Weigel

Union Workers: Anti-Republican, if Not Necessarily Pro-Democrat

COMMERCE CITY – At 6 a.m., as workers walked in to Sturgeon Electric, members of the International Brotherhood of Electric Workers stood at the gates passing out two-sided leaflets.

“Vote against 60, 61, 63 and 101,” said Mike Hixon. “They’re bad for us.” Every once in a while, he adds “and vote for Bennet.” He sometimes leaves out the name of the Democrats’ Senate candidate because he knows which workers are Republicans, “and I don’t want to start a fight with them.”
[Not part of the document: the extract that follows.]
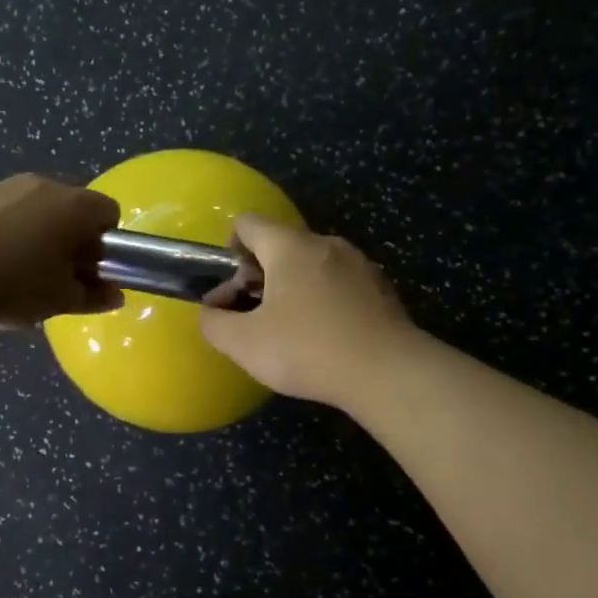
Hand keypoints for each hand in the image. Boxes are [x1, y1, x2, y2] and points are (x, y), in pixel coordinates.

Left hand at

The last, best hope of Democrats in states like these are the union ground games. The Colorado AFL-CIO has around 300,000 members here, and is aiming to turn out 189,000 voters for the Democrats. Sturgeon Electric is in Rep. Earl Perlmutter’s district; everyone who mentions him describes him as a “friend of labor.” And starting in July, they say, work picked up. 

“Over the Winter we had 40 men on the books [not working],” said Ed Roehre. “I can’t remember the last time we had that many people not working,”

“Nineteen-eighty-one,” offers another volunteer.”

“Right, 30 years.”

But Roehre is not happy about the Democrats. “They’ve done a horrible job,” he says. “I was not a fan of the health care bill, which they didn’t even read before they passed it.” He was unhappy, too, with how the Democrats seemed to focus more on Wall Street than on people like him. Other union workers I talked to were unhappy with new environmental regulations; their work on wind energy didn’t provide as many opportunities as their work on coal energy.

“The green economy hasn’t been good for us,” said Timio Archuleta.

I asked Roehre if the stimulus package – which was promoted as a reason to vote for Bennet on the union leaflets – had helped the economy.

“Bush started the stimulus,” he said. Was he conflating the stimulus and the Wall Street bailout. “Oh, I guess I am. It’s all the same to me. It’s a giveaway.”

If it sounds like I’m describing a Republican voter, I’m not. Roehre planned to vote for Bennet and for Perlmutter, because he worried about Republicans passing a national right to work bill. “I’ve never seen a Republican [candidate] who cared about us,” said Roehre. “I’m voting for who’s going to help me put food on the table.”

Roehre planned to split his ballot, however, and vote for Tom Tancredo for governor. “[Democratic candidate John] Hickenlooper’s too pro-illegal,” he said.